Pembicara: dr. Juanda Hanjaya (Residen Radiologi)

Beliau bercerita, memasuki era JKN, klaim berdasarkan penyakit dengan melakukan pemeriksaan penunjang yang dapat membantu dalam penegakan diagnosis. Peserta PPDS radiologi berkembang pesat dan sedang berkembang di UGM. RS Sardjito telah memiliki Mammography dengan micro dose.

Pembicara: dr. Ambarsari Kusuma Ningtyas (Residen Patologi Klinis)

Beliau sudah 4 tahun menjadi dokter layanan primer. Saat era BPJS, beberapa kali beliau tidak memiliki kesempatan untuk melakukan interpendensi penuh terhadap rujukan untuk pasien, resep obat untuk pasien, dan lain-lain. Setelah itu akhirnya beliau memutuskan untuk mempelajari PK. Menurut beliau, PK adalah tempat ideal untuk belajar bagi istri. Saat ini peserta PPDS semakin meningkat dan perkembangan PK secara customized dan interpersonal.

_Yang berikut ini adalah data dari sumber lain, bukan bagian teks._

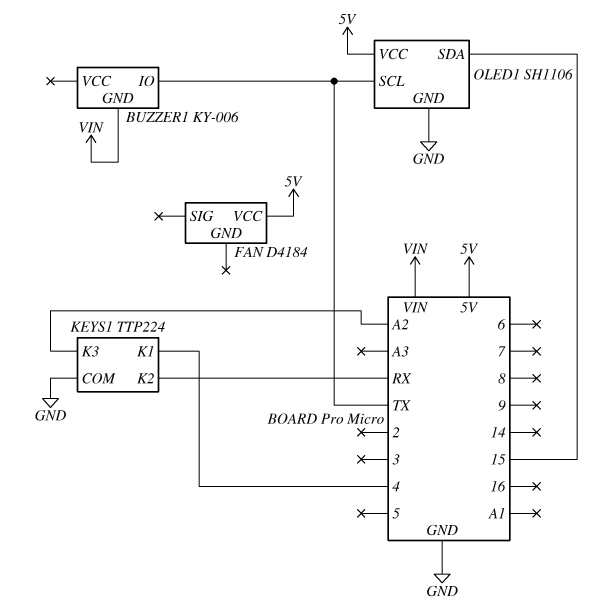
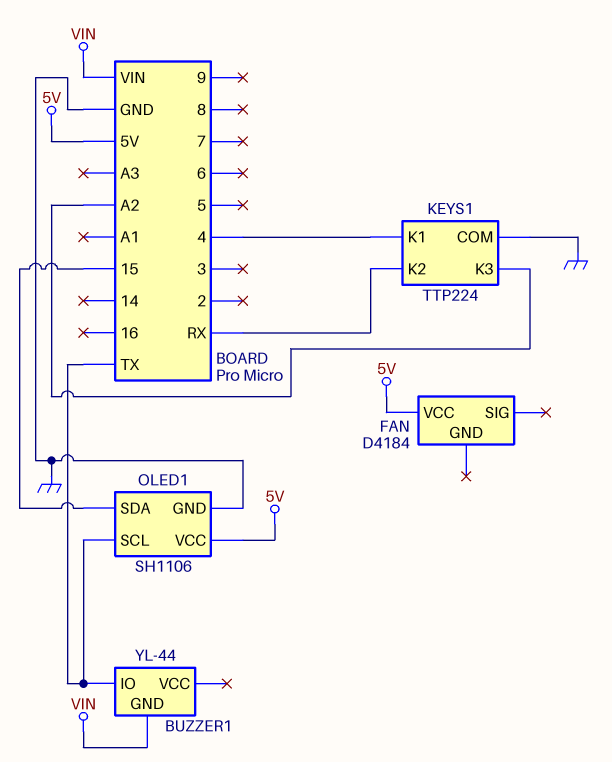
BUZZER1: KY-006 -> YL-44

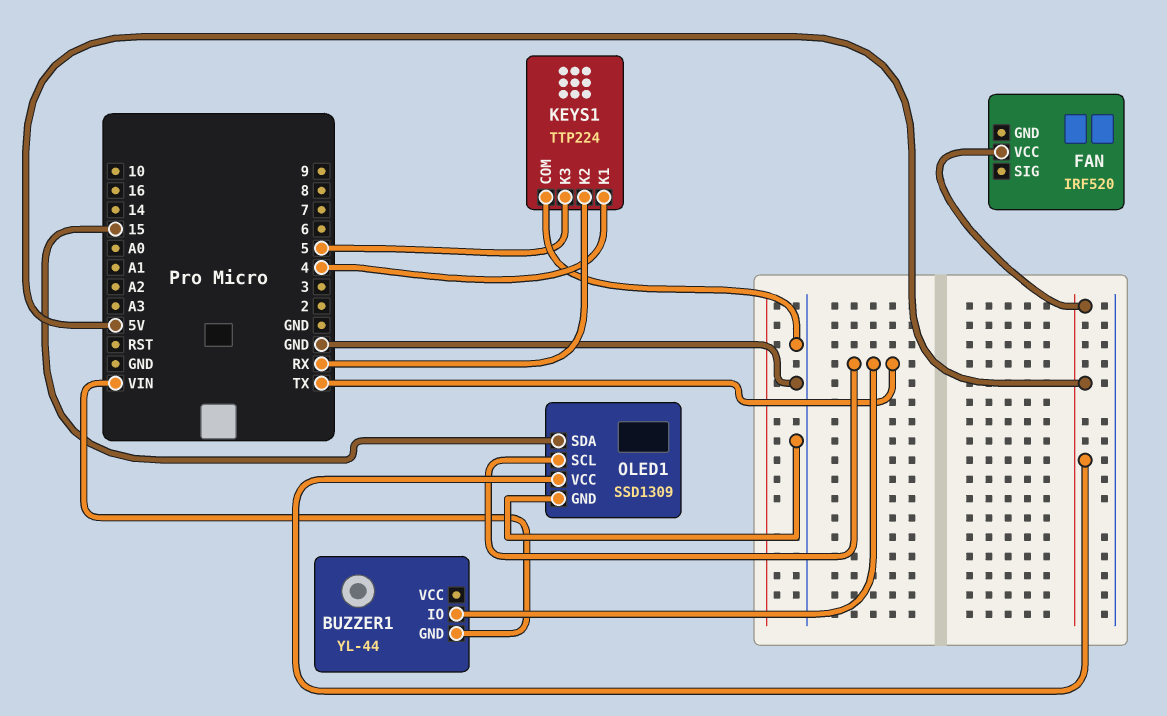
FAN: D4184 -> IRF520
KEYS1 pin K3: A2 -> 5
OLED1: SH1106 -> SSD1309

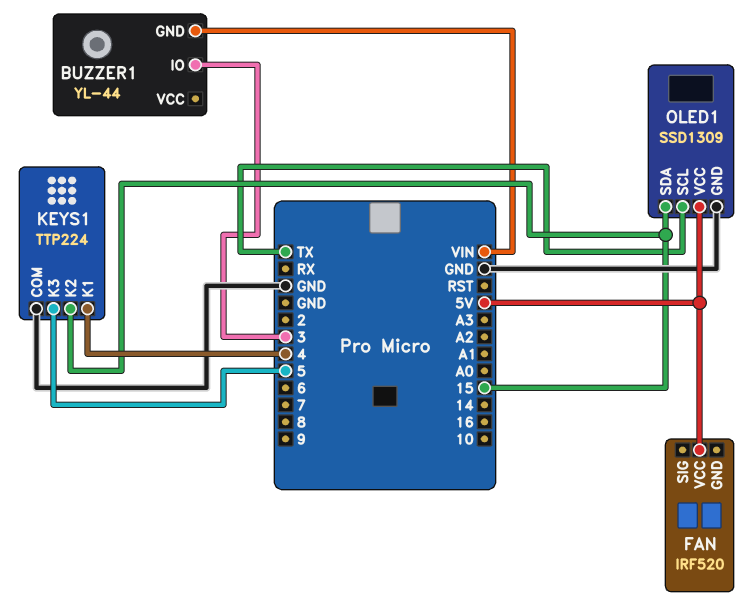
BUZZER1 pin IO: TX -> 3
KEYS1 pin K2: RX -> 15

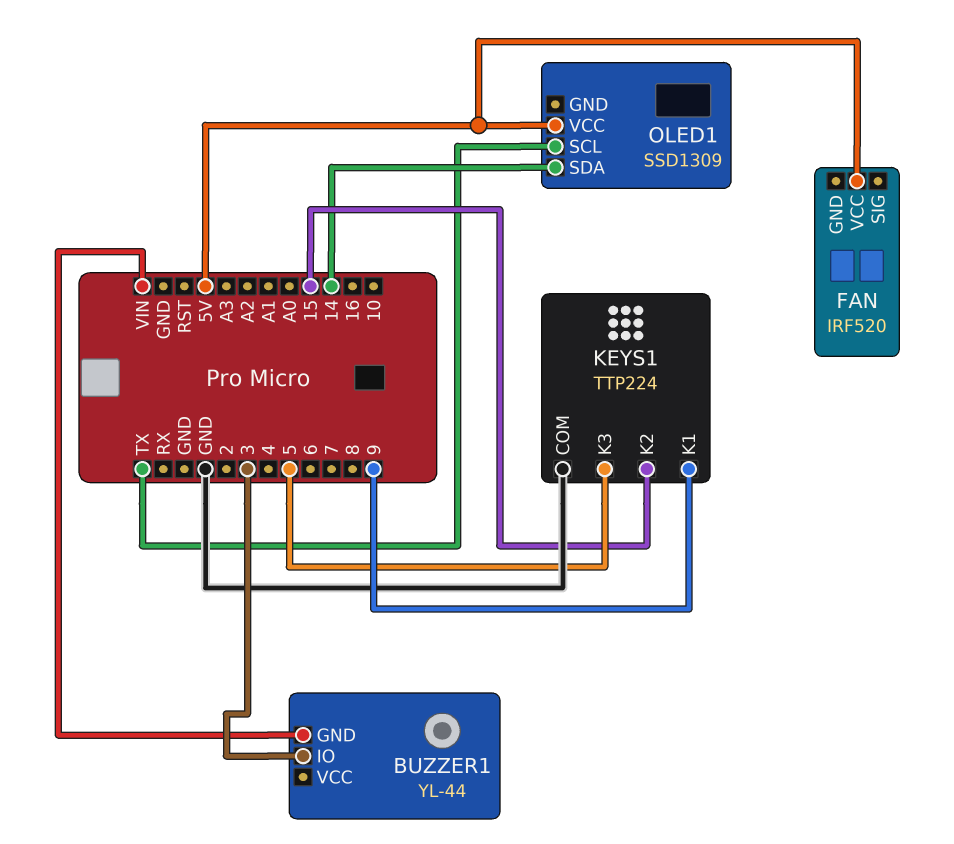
KEYS1 pin K1: 4 -> 9
OLED1 pin GND: GND -> none
OLED1 pin SDA: 15 -> 14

Pada sesi ini ada pertanyaan dari Bilqis, “Di era BPJS target penyebarannya dokter pemeriksaan penunjang di mana? Dokter penunjang apakah bisa praktik sendiri seperti dokter umum?”. Dr. Ambarsari menjawab bahwa awalnya beliau berfikir sama, tetapi ternyata yang bisa dikerjakan dan kontribusi untuk kesehatan bangsa tidak sesulit itu dalam pelaksanaannya. Problem solving dan inter professional relationship sangat dibutuhkan. Bisa juga bekerjasama dengan laboratorium, membentuk karir di UPTD transfuse seperti di PMI dan sebagainya. Kompetensi tetap seperti dokter umum tetapi ranahnya lebih ke arah research dan entrepreneur. Tidak selamanya dokter kontak langsung dengan pasien tetapi tetap melakukan peran ayng sama pentingnya. Kemudian dr. Juan menambahkan bahwa penyebaran sering terganggu dengan fasilitas yang minim di daerah tertentu. Maka dari itu banyak dokter pemeriksaan penunjang yang tidak tertarik. Dengan program pemerintah maka akan segera ada penyebaran. Kerja secara mandiri itu suit namun sebagai dokter umum atau kerjasama di klinik bersama spesialis kanker atau mengikuti sistem luar negeri untuk membuat laboratorium radiologi.